* [Work to be completed] In the essay on embarrassment, during what period of life does the writer say embarrassment was especially bad?
++++ Selected text
Oh how greedily Satan must anticipate that moment of unveiling. You may not remember the moment exactly, but you can remember the after effects of it, I am sure. As he he pulls the cord, opening the curtains to a so - called Reality, he watches our face the whole time - that wretched Beast. He absorbs the horror in our eyes of seeing our sweet and beautiful World of Oblivion, crumble…Oh the smile - the twisted, evil smile that comes over his face. It is done.  He has implanted a concept - a feeling - a doubt that we are all too familiar with and for the rest of our lives there will be a struggle between This Bad Seed, and what we knew before. Do you remember it?  Do you remember the first time you felt the effects of what he'd done?  I speak of Embarrassment.

Oh what a plague it was, constantly challenging my happiness…ever haunting my sense of contentment. It was especially bad up to and through my teenage years. But don't we see it everywhere? People are embarrassed. Embarrassed of things we have no business being ashamed of - family, home, standards, morals, convictions…We're embarrassed.  It drives people to try and set up a standard of life that is ridiculous.  Instead of doing what is sensible and honest and what we like, we'll often do whatever it is we think will be "Accepted by Friends"…{ I believe it's often an attempt to appease our  so-called friends so that they won't talk badly of us…we fear that stab in the back and go to great lengths of worry and stress to please them.}  It's ultimately not a true reflection of what we can afford, or what our lifestyle is like. {And may I say that if you're so concerned with the gossip and backstabbing of your friends, perhaps you should consider deepening your friendships beyond material things, or letting go of such friends altogether? It's not worth such non-essential stress in life.}

 I remember going out to eat with my family. That number of people doesn't escape notice, especially looking as much alike as we do. My face was red because I blush at the times I wish I wouldn't. There was so much to be embarrassed about. We were behind the times - who wears jean jumpers anymore? Who still has a beeper? We were so loud and everyone was looking at us. The girls didn't have their hair fixed and buffets are humiliating establishments of society.  I was embarrassed, and with doggone good grounds. There was so much to be embarrassed about.
++++++++
++++ Records
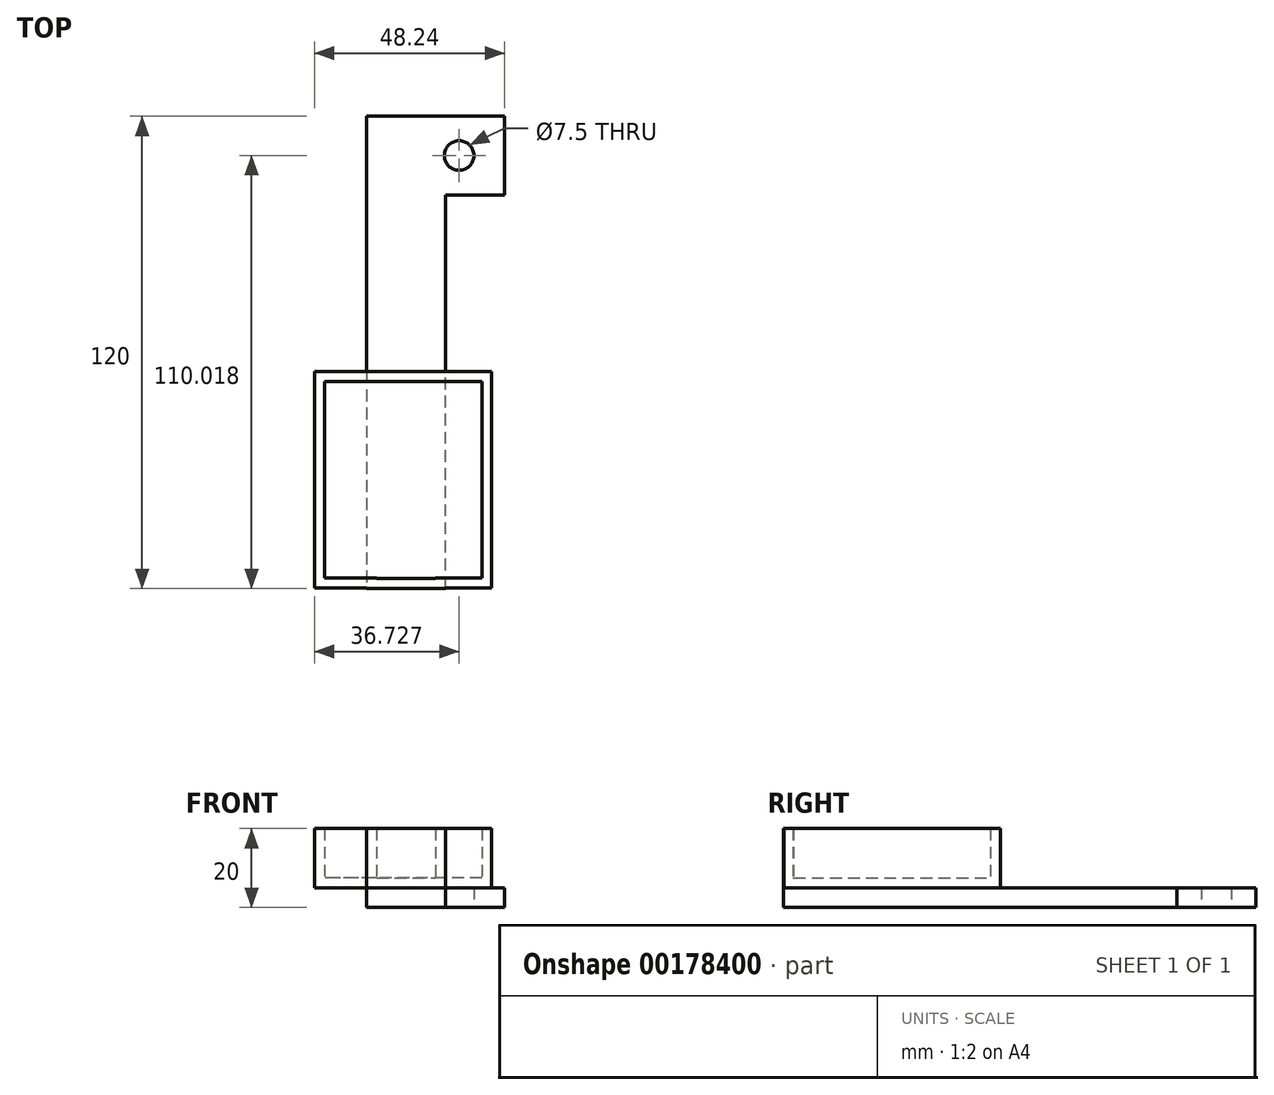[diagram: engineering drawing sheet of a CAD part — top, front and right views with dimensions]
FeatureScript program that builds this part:
annotation { "Feature Type Name" : "Feature", "Feature Type Description" : "" }
export const myFeature = defineFeature(function(context is Context, id is Id, definition is map)
    precondition{}
    {
        {
            var Q0;
            Q0=qCreatedBy(makeId("Top.planeOp"),FACE);
            var sketch = newSketch(context, id + "F0", { "sketchPlane" : qUnion([Q0])});
            skLineSegment(sketch, "E0", {"start": v(-34.8, -1.67) * mm, "end": v(-34.8, -34.83) * mm});
            skLineSegment(sketch, "E1", {"start": v(-34.8, -34.83) * mm, "end": v(-14.8, -34.83) * mm});
            skLineSegment(sketch, "E2", {"start": v(-14.8, -34.83) * mm, "end": v(-14.8, 65.17) * mm});
            skLineSegment(sketch, "E3", {"start": v(-14.8, 65.17) * mm, "end": v(0.2, 65.17) * mm});
            skLineSegment(sketch, "E4", {"start": v(0.2, 65.17) * mm, "end": v(0.2, 85.17) * mm});
            skLineSegment(sketch, "E5", {"start": v(0.2, 85.17) * mm, "end": v(-34.8, 85.17) * mm});
            skLineSegment(sketch, "E6", {"start": v(-34.8, 85.17) * mm, "end": v(-34.8, -1.67) * mm});
            skSolve(sketch);
        }
        {
            var Q0;
            Q0=makeQuery(id+"F0.imprint","IMPRINT",FACE,{"disambiguationData":[TD([[makeQuery(id+"F0.imprint","IMPRINT",EDGE,{"derivedFrom":sQuery(id+"F0.wireOp",EDGE,"E0")}),1.0]])]});
            extrude(context, id + "F1", {"entities" : qUnion([Q0]), "endBound" : BoundingType.SYMMETRIC, "depth" : 5 * mm});
        }
        {
            var Q0;
            Q0=makeQuery(id+"F1.opExtrude","CAP_FACE",FACE,{"disambiguationData":[OSD([sQuery(id+"F0.wireOp",EDGE,"E0"),sQuery(id+"F0.wireOp",EDGE,"E1"),sQuery(id+"F0.wireOp",EDGE,"E2"),sQuery(id+"F0.wireOp",EDGE,"E3"),sQuery(id+"F0.wireOp",EDGE,"E4"),sQuery(id+"F0.wireOp",EDGE,"E5"),sQuery(id+"F0.wireOp",EDGE,"E6")])],"isStart":false});
            var sketch = newSketch(context, id + "F2", { "sketchPlane" : qUnion([Q0])});
            skLineSegment(sketch, "E7.bottom", {"start": v(-3.05, -34.68) * mm, "end": v(-48.05, -34.68) * mm});
            skLineSegment(sketch, "E7.top", {"start": v(-3.05, 20.32) * mm, "end": v(-48.05, 20.32) * mm});
            skLineSegment(sketch, "E7.left", {"start": v(-3.05, -34.68) * mm, "end": v(-3.05, 20.32) * mm});
            skLineSegment(sketch, "E7.right", {"start": v(-48.05, -34.68) * mm, "end": v(-48.05, 20.32) * mm});
            skPoint(sketch, "E7.middle", {"position": v(-25.55, -7.18) * mm});
            skSolve(sketch);
        }
        {
            var Q0;
            {var subQ5=makeQuery(id+"F1.opExtrude","CAP_EDGE",EDGE,{"disambiguationData":[OSD([sQuery(id+"F0.wireOp",EDGE,"E1")])],"isStart":false});Q0=makeQuery(id+"F2.imprint","IMPRINT",FACE,{"disambiguationData":[TD([[makeQuery(id+"F2.imprint","IMPRINT",EDGE,{"derivedFrom":subQ5}),1.0]])]});}
            var Q1;
            Q1=makeQuery(id+"F2.imprint","IMPRINT",FACE,{"disambiguationData":[TD([[makeQuery(id+"F2.imprint","IMPRINT",EDGE,{"derivedFrom":sQuery(id+"F2.wireOp",EDGE,"E7.bottom")}),-1.0]])]});
            extrude(context, id + "F3", {"entities" : qUnion([Q0, Q1]), "depth" : 15 * mm});
        }
        {
            var Q0;
            Q0=makeQuery(id+"F3.opExtrude","CAP_FACE",FACE,{"disambiguationData":[OSD([sQuery(id+"F2.wireOp",EDGE,"E7.bottom"),sQuery(id+"F2.wireOp",EDGE,"E7.top"),sQuery(id+"F2.wireOp",EDGE,"E7.left"),sQuery(id+"F2.wireOp",EDGE,"E7.right")])],"isStart":false});
            shell(context, id + "F4", {"entities" : qUnion([Q0]), "thickness" : 2.5 * mm});
        }
        {
            var Q0;
            Q0=qCreatedBy(makeId("Top.planeOp"),FACE);
            var sketch = newSketch(context, id + "F5", { "sketchPlane" : qUnion([Q0])});
            skCircle(sketch, "E8", {"center": v(-11.32, 75.19) * mm, "radius": 3.75 * mm});
            skSolve(sketch);
        }
        {
            var Q0;
            Q0 = qSketchRegion(id + "F5", true);
            extrude(context, id + "F6", {"entities" : qUnion([Q0]), "operationType" : NewBodyOperationType.REMOVE, "endBound" : BoundingType.SYMMETRIC, "depth" : 10 * mm});
        }
    });
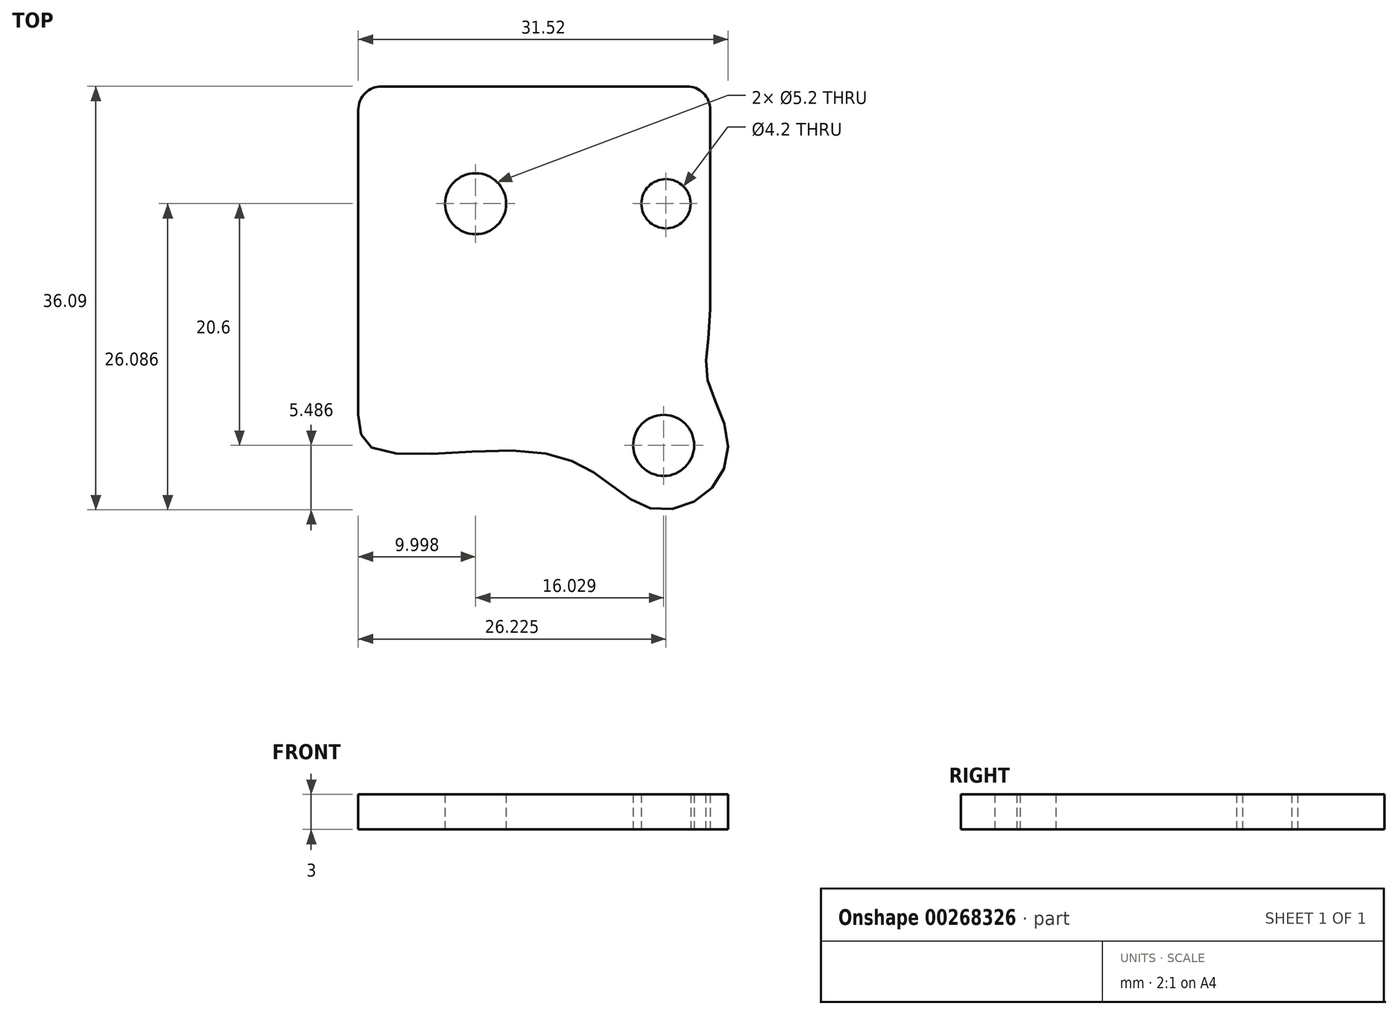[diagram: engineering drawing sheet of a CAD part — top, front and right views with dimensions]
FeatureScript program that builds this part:
annotation { "Feature Type Name" : "Feature", "Feature Type Description" : "" }
export const myFeature = defineFeature(function(context is Context, id is Id, definition is map)
    precondition{}
    {
        {
            var Q0;
            Q0=qCreatedBy(makeId("Top.planeOp"),FACE);
            var sketch = newSketch(context, id + "F0", { "sketchPlane" : qUnion([Q0])});
            skLineSegment(sketch, "E0.bottom", {"start": v(-13.65, 7.9) * mm, "end": v(12.35, 7.9) * mm});
            skLineSegment(sketch, "E0.left", {"start": v(-15.65, 5.9) * mm, "end": v(-15.65, -20.1) * mm});
            skLineSegment(sketch, "E0.right", {"start": v(14.35, 5.9) * mm, "end": v(14.35, -11.17) * mm});
            skCircle(sketch, "E1", {"center": v(10.57, -2.1) * mm, "radius": 2.1 * mm});
            skCircle(sketch, "E2", {"center": v(-5.65, -2.1) * mm, "radius": 2.6 * mm});
            skCircle(sketch, "E3", {"center": v(10.38, -22.7) * mm, "radius": 2.6 * mm});
            skPoint(sketch, "E4.orphan", {"position": v(14.35, -22.1) * mm});
            skPoint(sketch, "E5.visualSharp", {"position": v(-15.65, 7.9) * mm});
            skArc(sketch, "E5.filletArc", {"start": v(-13.65, 7.9) * mm, "mid": v(-15.07, 7.32) * mm, "end": v(-15.65, 5.9) * mm});
            skPoint(sketch, "E6.visualSharp", {"position": v(14.35, 7.9) * mm});
            skArc(sketch, "E6.filletArc", {"start": v(14.35, 5.9) * mm, "mid": v(13.76, 7.32) * mm, "end": v(12.35, 7.9) * mm});
            skPoint(sketch, "E7.visualSharp", {"position": v(14.35, -11.09) * mm});
            skPoint(sketch, "E8.visualSharp", {"position": v(-15.65, -22.1) * mm});
            skPoint(sketch, "E9.visualSharp", {"position": v(6.78, -30.02) * mm});
            skFitSpline(sketch, "E10", {"points": [v(-15.65, -20.1) * mm, v(-14.35, -22.97) * mm, v(-1.46, -23.18) * mm, v(5.2, -25.54) * mm, v(9.52, -28.1) * mm, v(14.22, -26.6) * mm, v(15.82, -22.08) * mm, v(14.06, -16.86) * mm, v(14.35, -11.09) * mm], "startDerivative": vector(2.52, -42.95) * mm, "endDerivative": vector(0.45, 68.55) * mm});
            skLineSegment(sketch, "E11", {"start": v(-5.65, -2.1) * mm, "end": v(36.16, -2.1) * mm, "construction": true});
            skLineSegment(sketch, "E12", {"start": v(36.16, -2.1) * mm, "end": v(36.16, -12.1) * mm, "construction": true});
            skLineSegment(sketch, "E13", {"start": v(36.16, -12.1) * mm, "end": v(-5.65, -12.1) * mm, "construction": true});
            skLineSegment(sketch, "E14", {"start": v(-5.65, -12.1) * mm, "end": v(-5.65, -2.1) * mm, "construction": true});
            skCircle(sketch, "E15", {"center": v(10.38, -22.7) * mm, "radius": 5.48 * mm, "construction": true});
            skSolve(sketch);
        }
        {
            var Q0;
            Q0=qSketchRegion(id+"F0",true);
            extrude(context, id + "F1", {"entities" : qUnion([Q0]), "depth" : 3 * mm});
        }
    });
++++++++
* [Reply] Up to and through the writer's teenage years.